Mutation testing

Mutation testing evaluates test quality by deliberately introducing small code changes ("mutations") and seeing if your tests catch them. 

It's essentially the process of systematically and purposely planting bugs to check if your warning systems work. When tests fail after a mutation, it confirms they're actually verifying the code's behavior, not just going through motions.

A developer might change if (balance > 0) to if (balance >= 0) or flip a plus to minus (total = price + tax becomes total = price - tax). These tiny changes should trigger test failures. Tools like PIT for Java or Stryker for JavaScript automate this process by generating hundreds of these mutations and tracking which ones your tests catch.

Mutation testing reveals blind spots in your test suite that test coverage metrics miss. You might have 100% line coverage but still miss critical bugs if your assertions aren't thorough. It helps teams write meaningful tests rather than superficial ones. 

For testers specifically, it provides concrete evidence of test effectiveness and helps prioritize which areas need better testing.

Mutation testing is computationally expensive—running your entire test suite against hundreds of code variations takes time. Some mutations create equivalent code that behaves identically (making them impossible to detect), while others introduce unrealistic bugs. Most teams run mutation testing periodically rather than in every build. Modern tools like Pitest help by parallelizing tests and using smart sampling to focus on the most valuable mutations.

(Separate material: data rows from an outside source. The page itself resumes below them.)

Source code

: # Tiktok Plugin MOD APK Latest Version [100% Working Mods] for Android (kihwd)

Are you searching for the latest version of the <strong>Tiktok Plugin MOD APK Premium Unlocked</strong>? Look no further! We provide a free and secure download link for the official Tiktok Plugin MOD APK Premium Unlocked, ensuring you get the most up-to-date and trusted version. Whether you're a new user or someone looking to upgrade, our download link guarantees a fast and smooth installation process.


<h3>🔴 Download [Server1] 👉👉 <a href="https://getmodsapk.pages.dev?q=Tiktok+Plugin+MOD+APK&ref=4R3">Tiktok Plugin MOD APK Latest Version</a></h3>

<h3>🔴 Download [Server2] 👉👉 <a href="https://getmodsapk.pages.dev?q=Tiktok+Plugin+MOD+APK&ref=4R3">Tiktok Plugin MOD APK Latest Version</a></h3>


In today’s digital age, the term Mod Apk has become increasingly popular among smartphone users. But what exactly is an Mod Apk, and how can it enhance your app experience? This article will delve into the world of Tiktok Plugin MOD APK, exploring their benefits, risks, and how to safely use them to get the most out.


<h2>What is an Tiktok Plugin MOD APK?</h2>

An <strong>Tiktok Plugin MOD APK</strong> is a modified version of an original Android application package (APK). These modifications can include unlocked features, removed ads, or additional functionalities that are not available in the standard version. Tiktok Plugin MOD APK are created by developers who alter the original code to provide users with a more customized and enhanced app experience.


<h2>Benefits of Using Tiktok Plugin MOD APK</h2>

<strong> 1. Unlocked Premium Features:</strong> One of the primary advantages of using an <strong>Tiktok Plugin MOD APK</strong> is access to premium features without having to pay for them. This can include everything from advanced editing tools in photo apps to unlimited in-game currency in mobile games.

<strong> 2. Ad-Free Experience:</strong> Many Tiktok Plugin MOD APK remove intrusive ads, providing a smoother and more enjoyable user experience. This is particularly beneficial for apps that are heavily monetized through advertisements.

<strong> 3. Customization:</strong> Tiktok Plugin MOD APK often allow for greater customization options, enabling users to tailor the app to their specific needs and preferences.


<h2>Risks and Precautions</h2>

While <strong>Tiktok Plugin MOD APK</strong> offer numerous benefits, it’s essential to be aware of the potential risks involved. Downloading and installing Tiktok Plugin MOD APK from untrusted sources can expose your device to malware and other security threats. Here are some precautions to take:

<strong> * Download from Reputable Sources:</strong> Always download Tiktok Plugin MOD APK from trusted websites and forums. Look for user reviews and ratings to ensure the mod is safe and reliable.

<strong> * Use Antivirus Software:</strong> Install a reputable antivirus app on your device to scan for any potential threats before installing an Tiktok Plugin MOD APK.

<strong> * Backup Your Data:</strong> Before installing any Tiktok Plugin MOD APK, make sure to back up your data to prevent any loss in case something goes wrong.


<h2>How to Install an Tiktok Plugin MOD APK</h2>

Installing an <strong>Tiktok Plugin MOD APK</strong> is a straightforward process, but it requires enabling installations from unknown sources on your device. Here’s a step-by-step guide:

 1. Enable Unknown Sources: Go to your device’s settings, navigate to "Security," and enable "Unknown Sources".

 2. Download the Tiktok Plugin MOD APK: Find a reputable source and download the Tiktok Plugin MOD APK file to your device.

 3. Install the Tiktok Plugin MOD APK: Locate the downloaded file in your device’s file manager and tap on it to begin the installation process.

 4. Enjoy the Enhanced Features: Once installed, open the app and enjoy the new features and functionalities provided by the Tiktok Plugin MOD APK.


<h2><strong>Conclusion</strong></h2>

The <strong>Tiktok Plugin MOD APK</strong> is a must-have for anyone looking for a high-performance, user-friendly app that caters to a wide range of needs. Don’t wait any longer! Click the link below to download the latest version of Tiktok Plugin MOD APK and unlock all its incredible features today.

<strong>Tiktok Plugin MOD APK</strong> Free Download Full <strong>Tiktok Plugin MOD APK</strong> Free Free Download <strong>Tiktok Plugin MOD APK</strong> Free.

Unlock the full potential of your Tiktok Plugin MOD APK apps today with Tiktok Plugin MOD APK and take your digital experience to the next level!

I see mutation testing as a process for thoroughly testing our tests to ensure that we can really rely on them. My recommendation is to do mutation testing every time you create or edit a test. You should also review your automated tests making sure it is still relevant. You should do this regularly. You'll need to make sure that tests keeps up to date
with changes to the software. 

My process for mutation testing involves going through all the steps of a test and listing all the ways each individual step could fail. I then attempt to simulate these failures by either changing the state of the software before the test is run, running the test in debug mode, and then pausing the test using breakpoints to try and simulate a failure, changing the software at that point, or adjusting the test code itself to check the accuracy. Another reason I find mutation testing useful is because it allows me to design the tests to give useful messages if certain failures have occurred.